It’s probably never been so easy to learn French – there are so many apps, books and websites available out there.
Unless you are a total beginner in French, one of the best ways to improve your French reading skills is to regularly read the news in French. Not only will you be building on your vocabulary, you will also be keeping up to date with trending issues both in France and worldwide.
Thanks to technology, we can now also listen to the news in French via TV channels and podcasts. There are endless options out there, but I’ve put together a list of the best newspapers, TV channels and podcasts to get your daily dose of the current French news.
Let’s take a look! First however, one word of caution…
The News in French Are Not Always The Best Study Tool
As a beginner student, one thing you need to watch out for is building your confidence in the French language as you are building your actual knowledge.

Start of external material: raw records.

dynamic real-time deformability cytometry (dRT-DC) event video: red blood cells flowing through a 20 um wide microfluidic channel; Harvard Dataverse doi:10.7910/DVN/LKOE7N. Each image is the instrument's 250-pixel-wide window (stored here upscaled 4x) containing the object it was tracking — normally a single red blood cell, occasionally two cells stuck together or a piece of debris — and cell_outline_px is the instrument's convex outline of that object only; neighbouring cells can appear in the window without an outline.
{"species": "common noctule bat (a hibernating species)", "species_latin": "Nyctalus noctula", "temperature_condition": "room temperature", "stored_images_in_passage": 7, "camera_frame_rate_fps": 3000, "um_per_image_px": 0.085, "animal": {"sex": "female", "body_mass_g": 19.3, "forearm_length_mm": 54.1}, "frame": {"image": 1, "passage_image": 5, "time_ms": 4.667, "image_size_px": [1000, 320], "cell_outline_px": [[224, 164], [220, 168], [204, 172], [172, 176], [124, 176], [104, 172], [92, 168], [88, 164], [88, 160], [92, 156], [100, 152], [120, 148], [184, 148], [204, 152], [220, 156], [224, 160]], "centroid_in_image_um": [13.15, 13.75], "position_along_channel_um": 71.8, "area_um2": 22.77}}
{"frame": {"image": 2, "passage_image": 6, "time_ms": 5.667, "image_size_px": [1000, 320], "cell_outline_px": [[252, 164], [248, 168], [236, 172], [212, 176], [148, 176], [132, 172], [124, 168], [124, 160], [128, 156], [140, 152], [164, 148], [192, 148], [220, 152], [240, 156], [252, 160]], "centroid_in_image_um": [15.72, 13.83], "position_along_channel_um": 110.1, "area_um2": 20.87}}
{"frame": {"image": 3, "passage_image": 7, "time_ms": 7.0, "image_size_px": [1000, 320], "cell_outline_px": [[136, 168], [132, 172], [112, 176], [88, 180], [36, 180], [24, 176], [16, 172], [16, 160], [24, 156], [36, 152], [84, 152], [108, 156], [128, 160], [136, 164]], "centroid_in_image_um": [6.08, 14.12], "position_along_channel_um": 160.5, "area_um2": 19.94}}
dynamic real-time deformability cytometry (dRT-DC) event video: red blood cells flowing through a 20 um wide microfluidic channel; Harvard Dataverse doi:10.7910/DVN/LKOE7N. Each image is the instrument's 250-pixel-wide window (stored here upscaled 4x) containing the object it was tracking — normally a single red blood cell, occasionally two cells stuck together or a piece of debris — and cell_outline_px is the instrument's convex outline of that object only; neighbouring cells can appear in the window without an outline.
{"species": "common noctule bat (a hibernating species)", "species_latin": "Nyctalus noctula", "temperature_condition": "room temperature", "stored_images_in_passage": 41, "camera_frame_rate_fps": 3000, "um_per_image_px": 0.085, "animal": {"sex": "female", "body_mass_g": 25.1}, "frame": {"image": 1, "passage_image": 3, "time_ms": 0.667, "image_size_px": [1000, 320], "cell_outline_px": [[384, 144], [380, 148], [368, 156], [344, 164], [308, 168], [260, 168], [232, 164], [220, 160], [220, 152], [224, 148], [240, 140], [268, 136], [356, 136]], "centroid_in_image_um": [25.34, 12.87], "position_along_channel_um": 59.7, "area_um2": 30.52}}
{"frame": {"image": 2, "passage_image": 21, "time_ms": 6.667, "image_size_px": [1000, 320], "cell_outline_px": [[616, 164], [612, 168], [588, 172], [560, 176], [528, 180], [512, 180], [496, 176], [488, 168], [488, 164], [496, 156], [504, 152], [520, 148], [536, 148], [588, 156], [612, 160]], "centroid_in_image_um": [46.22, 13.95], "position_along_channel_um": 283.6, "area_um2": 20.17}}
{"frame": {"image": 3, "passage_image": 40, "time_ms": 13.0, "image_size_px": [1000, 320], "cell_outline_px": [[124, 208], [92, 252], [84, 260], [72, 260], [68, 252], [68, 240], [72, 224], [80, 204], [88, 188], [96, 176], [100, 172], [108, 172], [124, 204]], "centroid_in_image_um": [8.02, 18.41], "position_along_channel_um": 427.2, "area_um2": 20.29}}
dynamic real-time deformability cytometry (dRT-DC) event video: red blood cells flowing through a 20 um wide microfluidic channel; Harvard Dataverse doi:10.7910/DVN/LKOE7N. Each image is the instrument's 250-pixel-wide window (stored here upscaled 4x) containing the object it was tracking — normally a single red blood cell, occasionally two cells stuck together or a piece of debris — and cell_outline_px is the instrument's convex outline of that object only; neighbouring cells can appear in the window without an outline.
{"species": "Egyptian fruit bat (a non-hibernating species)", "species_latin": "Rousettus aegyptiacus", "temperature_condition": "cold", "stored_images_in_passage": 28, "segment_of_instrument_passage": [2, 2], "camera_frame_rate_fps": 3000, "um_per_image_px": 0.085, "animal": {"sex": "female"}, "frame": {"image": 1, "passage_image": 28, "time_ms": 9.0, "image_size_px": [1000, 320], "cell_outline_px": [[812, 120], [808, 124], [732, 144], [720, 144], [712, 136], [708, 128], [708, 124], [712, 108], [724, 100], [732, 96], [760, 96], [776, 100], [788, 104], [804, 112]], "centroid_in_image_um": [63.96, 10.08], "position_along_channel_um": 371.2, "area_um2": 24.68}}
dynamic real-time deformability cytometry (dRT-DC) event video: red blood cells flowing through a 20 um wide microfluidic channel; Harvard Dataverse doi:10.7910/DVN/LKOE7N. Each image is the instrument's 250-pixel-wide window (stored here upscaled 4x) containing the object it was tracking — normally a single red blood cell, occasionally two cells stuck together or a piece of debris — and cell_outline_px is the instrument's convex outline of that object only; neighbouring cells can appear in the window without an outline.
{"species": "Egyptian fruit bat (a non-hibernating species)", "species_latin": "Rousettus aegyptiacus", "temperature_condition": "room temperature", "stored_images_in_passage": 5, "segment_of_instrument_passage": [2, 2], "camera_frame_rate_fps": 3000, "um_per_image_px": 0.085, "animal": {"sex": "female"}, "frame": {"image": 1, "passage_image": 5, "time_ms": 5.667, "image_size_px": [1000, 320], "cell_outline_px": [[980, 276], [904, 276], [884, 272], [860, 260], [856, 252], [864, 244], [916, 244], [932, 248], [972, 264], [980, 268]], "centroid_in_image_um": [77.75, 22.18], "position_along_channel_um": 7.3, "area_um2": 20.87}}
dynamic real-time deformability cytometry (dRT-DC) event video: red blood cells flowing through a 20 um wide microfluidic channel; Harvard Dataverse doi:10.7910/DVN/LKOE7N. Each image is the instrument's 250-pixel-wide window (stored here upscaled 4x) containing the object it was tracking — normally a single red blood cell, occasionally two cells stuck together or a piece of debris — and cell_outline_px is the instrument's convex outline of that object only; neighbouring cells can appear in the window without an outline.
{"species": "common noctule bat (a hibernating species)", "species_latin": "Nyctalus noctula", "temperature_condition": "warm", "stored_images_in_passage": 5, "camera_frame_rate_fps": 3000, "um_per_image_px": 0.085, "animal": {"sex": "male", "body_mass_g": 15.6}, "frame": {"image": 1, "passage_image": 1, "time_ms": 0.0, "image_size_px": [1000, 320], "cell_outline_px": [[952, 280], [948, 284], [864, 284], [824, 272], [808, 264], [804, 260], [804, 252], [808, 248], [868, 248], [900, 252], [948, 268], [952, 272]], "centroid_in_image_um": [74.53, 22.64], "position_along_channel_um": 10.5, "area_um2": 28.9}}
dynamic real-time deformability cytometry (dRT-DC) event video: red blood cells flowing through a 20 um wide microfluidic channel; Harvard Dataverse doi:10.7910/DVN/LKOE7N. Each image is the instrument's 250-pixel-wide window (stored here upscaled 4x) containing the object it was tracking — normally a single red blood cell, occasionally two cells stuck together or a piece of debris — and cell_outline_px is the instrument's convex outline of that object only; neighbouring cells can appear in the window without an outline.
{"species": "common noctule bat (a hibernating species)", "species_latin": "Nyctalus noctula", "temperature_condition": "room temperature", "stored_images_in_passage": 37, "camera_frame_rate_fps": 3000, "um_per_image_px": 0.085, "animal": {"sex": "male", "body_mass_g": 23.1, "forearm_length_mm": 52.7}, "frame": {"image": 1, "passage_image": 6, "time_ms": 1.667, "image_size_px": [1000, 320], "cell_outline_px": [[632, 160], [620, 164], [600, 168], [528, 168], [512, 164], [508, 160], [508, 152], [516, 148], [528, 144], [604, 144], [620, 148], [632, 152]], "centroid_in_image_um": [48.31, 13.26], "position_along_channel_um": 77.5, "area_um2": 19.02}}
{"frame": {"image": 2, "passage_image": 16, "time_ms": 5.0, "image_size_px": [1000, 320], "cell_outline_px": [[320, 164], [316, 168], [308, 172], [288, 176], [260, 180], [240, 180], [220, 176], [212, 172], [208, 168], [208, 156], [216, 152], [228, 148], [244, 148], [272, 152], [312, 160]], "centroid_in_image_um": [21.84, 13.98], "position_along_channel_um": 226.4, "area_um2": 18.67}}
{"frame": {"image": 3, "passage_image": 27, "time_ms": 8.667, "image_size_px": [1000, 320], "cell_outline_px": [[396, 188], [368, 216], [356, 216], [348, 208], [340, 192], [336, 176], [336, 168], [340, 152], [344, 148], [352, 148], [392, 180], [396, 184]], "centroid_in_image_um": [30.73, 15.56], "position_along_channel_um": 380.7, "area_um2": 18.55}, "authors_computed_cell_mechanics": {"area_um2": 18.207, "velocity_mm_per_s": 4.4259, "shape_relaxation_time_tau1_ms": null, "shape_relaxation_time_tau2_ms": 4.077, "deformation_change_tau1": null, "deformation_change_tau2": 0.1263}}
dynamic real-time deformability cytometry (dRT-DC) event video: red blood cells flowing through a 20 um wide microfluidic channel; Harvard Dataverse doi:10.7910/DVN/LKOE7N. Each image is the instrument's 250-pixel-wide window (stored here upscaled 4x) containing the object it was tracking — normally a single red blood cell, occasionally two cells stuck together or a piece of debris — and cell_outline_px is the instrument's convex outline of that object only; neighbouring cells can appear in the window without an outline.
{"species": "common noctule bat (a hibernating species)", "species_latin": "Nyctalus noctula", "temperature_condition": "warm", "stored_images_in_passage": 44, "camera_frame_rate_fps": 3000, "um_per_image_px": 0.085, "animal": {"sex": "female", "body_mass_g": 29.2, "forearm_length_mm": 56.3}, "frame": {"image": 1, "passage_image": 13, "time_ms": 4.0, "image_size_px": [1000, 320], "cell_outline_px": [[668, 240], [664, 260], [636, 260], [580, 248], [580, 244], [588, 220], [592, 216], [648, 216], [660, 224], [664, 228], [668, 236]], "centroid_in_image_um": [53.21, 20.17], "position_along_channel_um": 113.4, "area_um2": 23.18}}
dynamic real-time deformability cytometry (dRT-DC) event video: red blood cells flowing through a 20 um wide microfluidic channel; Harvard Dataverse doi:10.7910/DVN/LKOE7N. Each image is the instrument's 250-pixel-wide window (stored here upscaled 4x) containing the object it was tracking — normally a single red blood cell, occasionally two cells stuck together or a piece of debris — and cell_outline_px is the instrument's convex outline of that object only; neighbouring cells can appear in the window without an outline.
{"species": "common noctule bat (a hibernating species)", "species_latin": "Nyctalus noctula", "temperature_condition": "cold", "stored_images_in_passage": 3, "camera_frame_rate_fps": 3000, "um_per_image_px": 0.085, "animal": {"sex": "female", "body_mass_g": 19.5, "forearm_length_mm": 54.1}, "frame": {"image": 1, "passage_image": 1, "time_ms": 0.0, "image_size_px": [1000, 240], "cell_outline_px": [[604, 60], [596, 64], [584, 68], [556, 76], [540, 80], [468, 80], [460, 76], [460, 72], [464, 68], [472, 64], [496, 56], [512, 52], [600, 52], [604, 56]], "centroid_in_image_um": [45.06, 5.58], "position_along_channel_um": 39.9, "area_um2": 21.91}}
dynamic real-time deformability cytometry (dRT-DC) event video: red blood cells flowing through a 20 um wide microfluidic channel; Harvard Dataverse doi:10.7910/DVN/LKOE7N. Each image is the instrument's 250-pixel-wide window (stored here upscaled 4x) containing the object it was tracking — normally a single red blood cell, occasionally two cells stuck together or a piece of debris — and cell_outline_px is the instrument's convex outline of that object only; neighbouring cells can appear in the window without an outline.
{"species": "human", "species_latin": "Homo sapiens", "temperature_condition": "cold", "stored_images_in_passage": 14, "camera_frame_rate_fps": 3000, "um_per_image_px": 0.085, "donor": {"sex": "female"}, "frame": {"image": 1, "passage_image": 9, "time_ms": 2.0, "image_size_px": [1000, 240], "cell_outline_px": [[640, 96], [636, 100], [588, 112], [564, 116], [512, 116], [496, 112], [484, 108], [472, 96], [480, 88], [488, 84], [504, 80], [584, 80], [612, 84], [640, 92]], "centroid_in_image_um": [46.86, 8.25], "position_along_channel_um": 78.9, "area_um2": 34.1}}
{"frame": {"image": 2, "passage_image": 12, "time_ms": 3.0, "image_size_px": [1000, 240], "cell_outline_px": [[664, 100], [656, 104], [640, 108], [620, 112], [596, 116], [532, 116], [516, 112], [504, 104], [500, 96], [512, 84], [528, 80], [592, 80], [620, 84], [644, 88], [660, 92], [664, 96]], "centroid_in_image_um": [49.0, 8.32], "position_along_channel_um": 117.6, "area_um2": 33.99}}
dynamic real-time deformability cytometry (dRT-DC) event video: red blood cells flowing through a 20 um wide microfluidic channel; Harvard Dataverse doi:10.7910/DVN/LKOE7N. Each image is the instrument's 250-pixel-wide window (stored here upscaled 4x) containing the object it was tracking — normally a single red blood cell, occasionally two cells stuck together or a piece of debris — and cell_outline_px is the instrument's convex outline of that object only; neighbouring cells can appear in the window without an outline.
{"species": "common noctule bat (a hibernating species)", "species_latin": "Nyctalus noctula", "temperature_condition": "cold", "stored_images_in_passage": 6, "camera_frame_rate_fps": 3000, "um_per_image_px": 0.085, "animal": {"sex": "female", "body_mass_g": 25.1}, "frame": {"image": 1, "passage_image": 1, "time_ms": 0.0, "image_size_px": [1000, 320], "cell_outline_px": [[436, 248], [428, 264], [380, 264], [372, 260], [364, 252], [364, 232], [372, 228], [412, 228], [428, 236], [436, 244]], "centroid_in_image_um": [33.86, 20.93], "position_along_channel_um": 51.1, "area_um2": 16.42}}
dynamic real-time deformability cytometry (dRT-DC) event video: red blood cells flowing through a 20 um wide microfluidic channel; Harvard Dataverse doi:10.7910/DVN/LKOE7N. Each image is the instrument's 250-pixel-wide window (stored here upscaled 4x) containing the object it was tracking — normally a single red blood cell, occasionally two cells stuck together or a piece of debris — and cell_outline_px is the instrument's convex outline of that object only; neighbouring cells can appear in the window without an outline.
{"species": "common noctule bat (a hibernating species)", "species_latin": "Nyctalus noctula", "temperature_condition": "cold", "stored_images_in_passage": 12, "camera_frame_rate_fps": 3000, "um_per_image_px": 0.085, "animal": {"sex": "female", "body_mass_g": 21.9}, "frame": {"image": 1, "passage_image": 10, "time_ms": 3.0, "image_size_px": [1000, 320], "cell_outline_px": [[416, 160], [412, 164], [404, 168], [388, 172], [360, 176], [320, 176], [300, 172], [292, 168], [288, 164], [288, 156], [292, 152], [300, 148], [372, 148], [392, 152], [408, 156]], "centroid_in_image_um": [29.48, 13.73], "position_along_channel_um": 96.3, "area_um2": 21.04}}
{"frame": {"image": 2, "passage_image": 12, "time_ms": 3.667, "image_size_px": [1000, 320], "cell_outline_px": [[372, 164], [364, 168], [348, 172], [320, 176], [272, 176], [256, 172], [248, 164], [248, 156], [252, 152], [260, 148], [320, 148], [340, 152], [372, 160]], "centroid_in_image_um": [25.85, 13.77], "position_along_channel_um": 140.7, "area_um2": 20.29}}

The news in French – even when promoted “for beginners” feature all sorts of tenses and French verb conjugations, and a very formal way of writing or speaking French which may not be the priority for beginner students.
This is why I believe getting your news in French is a great idea for intermediate and advance students of French, but not necessarily for beginner French students who may benefit more from a simple French story focussing on everyday use vocabulary and simple tenses and sentence structure, as featured in French Today’s French learning method.
A new approach to learning both traditional and modern French logically structured for English speakers.
Now, let me tell you about one of my favorite resource to learn French with the news.
The Best French Podcast for News
News in Slow French
For so many students, French pronunciation is a real challenge, especially modern spoken French pronunciation. Therefore, I’m always in favor of studying French with audio: in that way, podcasts are a fantastic idea.
News in Slow French allows learners to listen to news stories at a much slower pace. Being able to train understanding French at a slower speed is a great tool, especially for intermediate French learners.
Each News In Slow French podcast episode includes small pieces of discussion on French grammar and popular French expressions. However, only tiny sections are free. To subscribe for the language exercises, transcripts and full episodes you’ll need to pay a fee of $20 (I think it’s worth it).
Now let’s see how to get your news in French in a more classic way… You may be able to order these newspapers in paper form for delivery in your town, or simply browse them online.
The Best French Newspapers
Le Monde is one of France’s best known left-wing papers. As the name suggests, it focuses on all sorts of world affairs, particularly political issues. As a non-native French speaker you may find this newspaper hard to understand, as the writing can be quite analytical and dense. I would recommend this newspaper for more advanced French students.
Le Figaro is actually the oldest newspaper in France, is also ideal for more advanced readers. It has a conservative stance and is considered a roughly right-wing newspaper. Le Figaro’s main focus is political and social issues.
Le Parisien is a great newspaper for intermediate readers. Although it is not a national newspaper (it is only issued in the Parisian area), it is very popular. It covers a wide variety of topics such as culture, sport, celebrity lives and cinema. The language is a bit more accessible for French learners.
If you’re looking for a very brief rundown of the latest French news, 20 minutes is the paper for you. 20 minutes is distributed daily for free to commuters in France. As the name suggests, it should only take you about 20 minutes to read the whole paper! This paper doesn’t really have a political bias, but it sure does contain a bit of hot gossip and scandals.
And now let’s see the French TV channels for news.
The Best French TV Channels for News
Good news: You can watch French news from the comfort of your living room couch! The world has become so obsessed with Netflix that we sometimes forget how beneficial and easy television is.
There is probably no better place to find your news than France 24. They broadcast news 24 hours a day every day so you can tune in whenever you feel like it. If you don’t have French TV, you can stream France 24 on their website or on YouTube.
BFMTV is one of France’s most popular news networks. It airs 24/7 and there is also an app so you can listen to the news on the way to work or whilst cooking dinner. You can immerse yourself in French culture and language by listening to BFMTV for a few minutes every day.
To get the most out of your French learning experience, I recommend combining both listening to and reading the news. What matters most is that you try to make a daily routine of it – even if that means just 10 minutes a day.
So, what is your preferred method of getting your news in French?